Alan
It’s true that the hardware does not exist, but it is misleading to say that “the technology does not exist” because most people will interpret this as meaning that something cannot be done using standard commercial engineering practices.
Since we are talking aerospace, compare two examples:
·A new high-performance fire-fighting aircraft that could deliver 50 tons of water per pass.
·A hypersonic passenger aircraft with ram jet propulsion.
Neither exists today.
If you put together specs for the water bomber you could get multiple bids with performance guaranties from the big aircraft companies, and if someone (U.S. Forest service?) paid the bill you could reasonably expect that the aircraft be delivered and work more or less as expected.
Whereas, for the hypersonic passenger aircraft you could get companies to bid on engineering studies and test units, but not on a completed aircraft because no one knows how to do it, through the basic science is known.
I suspect most people would say that the technology “exists today” in the former case and not in the latter.
My recollection is that you have agreed with this clarification in previous discussions of this topic. Have you changed your mind?
Now, turning to geo. Some of the technology does exist in the sense that you could procure the hardware in a few years. This is true of the modified business jet’s in the Aurora report but it’s not true of other systems we looked at like the sky-hose or the airships.
Your comments about sulfur compounds ignore very large differences between the chemicals.
H2S is toxic at a few hundred ppm. The idea of using large quantities of it in an aircraft or in balloons (as proposed in your paper) seems to me highly implausible. The risks to operators and the public would be very large. That’s why we ignored that option in our paper.
H2SO4 is routinely handled in industry today, it’s one of the most common industrial chemicals.
We proposed transporting S to the stratosphere (low mass and very easy to manage) and converting to SO3 in situ. We talked to a leading firm that engineers H2SO4 plants about designing a conversion system suitable for an aircraft and concluded that it was plausible using current technology.

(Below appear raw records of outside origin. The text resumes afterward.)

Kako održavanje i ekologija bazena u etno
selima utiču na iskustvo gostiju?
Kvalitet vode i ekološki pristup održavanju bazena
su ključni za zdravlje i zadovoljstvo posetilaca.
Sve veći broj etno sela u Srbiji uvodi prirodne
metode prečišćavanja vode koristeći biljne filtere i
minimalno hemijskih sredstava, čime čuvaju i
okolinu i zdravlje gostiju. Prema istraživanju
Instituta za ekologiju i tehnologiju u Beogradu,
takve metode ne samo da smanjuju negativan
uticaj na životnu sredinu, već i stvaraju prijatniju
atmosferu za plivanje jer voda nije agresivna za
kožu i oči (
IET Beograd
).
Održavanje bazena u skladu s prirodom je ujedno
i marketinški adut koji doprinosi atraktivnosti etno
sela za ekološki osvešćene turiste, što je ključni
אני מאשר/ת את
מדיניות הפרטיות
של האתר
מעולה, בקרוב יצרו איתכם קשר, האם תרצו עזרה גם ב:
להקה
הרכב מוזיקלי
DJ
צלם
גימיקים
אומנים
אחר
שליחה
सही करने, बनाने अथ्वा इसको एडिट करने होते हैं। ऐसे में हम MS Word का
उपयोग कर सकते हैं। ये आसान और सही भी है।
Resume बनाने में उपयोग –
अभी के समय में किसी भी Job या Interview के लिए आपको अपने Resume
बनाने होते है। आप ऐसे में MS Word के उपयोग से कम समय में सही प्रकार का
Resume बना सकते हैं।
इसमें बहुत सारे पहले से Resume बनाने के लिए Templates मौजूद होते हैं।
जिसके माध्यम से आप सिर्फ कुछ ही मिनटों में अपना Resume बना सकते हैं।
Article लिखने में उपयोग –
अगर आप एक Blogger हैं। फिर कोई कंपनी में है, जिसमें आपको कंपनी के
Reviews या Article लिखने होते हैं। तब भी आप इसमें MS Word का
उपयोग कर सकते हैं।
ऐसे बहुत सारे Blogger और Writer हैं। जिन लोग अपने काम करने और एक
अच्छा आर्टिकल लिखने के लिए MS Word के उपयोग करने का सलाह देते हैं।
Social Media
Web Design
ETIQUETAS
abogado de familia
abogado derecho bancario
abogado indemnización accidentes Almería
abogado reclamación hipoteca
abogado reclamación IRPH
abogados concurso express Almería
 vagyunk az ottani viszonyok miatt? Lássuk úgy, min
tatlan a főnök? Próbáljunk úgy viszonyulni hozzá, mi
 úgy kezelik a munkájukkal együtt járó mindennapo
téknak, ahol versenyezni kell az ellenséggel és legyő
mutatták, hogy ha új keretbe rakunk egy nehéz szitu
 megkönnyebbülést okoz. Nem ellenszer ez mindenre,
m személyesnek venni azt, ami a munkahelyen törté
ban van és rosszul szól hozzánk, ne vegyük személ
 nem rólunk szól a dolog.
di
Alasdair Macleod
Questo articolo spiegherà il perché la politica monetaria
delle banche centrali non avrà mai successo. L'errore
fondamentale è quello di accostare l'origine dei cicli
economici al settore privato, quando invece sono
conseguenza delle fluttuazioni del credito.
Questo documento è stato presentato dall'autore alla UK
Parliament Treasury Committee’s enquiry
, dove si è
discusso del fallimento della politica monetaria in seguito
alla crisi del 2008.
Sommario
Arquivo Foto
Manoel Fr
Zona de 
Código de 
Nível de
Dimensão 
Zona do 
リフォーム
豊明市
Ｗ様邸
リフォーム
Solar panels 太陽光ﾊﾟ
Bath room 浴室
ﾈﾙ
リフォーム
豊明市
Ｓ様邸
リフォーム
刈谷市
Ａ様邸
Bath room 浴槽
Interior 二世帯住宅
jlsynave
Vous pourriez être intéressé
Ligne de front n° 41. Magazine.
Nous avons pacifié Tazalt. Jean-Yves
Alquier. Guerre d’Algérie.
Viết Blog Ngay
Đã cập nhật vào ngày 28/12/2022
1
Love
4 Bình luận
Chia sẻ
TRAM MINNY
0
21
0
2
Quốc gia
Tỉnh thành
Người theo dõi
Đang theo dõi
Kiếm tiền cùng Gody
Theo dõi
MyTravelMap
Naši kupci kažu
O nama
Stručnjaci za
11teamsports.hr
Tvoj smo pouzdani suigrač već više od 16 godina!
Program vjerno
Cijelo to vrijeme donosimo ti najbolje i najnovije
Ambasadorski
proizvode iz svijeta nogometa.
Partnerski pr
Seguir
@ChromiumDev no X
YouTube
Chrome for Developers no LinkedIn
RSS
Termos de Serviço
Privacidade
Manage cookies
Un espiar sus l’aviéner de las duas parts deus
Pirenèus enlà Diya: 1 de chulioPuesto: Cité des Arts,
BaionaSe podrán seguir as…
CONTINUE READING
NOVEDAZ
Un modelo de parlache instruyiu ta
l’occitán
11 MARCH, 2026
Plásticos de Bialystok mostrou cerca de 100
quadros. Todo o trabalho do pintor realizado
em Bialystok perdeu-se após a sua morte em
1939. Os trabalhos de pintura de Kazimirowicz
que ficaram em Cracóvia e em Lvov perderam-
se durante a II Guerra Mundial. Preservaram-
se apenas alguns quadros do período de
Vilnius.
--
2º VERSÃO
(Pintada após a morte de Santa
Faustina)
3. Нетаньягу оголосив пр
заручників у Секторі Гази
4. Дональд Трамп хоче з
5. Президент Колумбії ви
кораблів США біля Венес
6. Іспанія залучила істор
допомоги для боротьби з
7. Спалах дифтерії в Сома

My view is that technology needed to begin putting sulfates in the stratosphere does exist today in the sense I have defined here. Of course some more speculative technology does not exist, but so what?
Here is what I say in “A case for engineering the climate” (forthcoming from MIT press and available for pre-order at
Amazon now, please excuse the self-promotion).
One could in principle use existing aircraft such as jet fighters, but modern business jets are more efficient and much cheaper. A stock Gulfstream G650, a top-of-the-line business jet, cruises at altitudes up to 50,000 feet. If a G650 were retrofitted with a low-bypass military engine such as the Pratt & Whitney F100, it could lift a payload of 13 tons to 60,000 feet, an altitude that would likely be adequate for the minimal deployment. A fleet of just twenty aircraft acquired within a few years at a cost of $1.5 billion should enable sufficient radiative forcing to produce large-scale climatic effects that were just barely detectable.
The requisite deployment technology does not exist as ready-to-go hardware today, but it could be supplied by any number of vendors using what the aerospace industry calls commercial off-the-shelf technology. We could build the deployment hardware far more quickly than we likely could develop the rest of the science, engineering, and governance required to begin deployment of geoengineering. In this sense that one can say that the technology exists today.
This is not an argument for or against immediate deployment. It is simply a statement of capability.
Do you stand behind the statements you made in the article?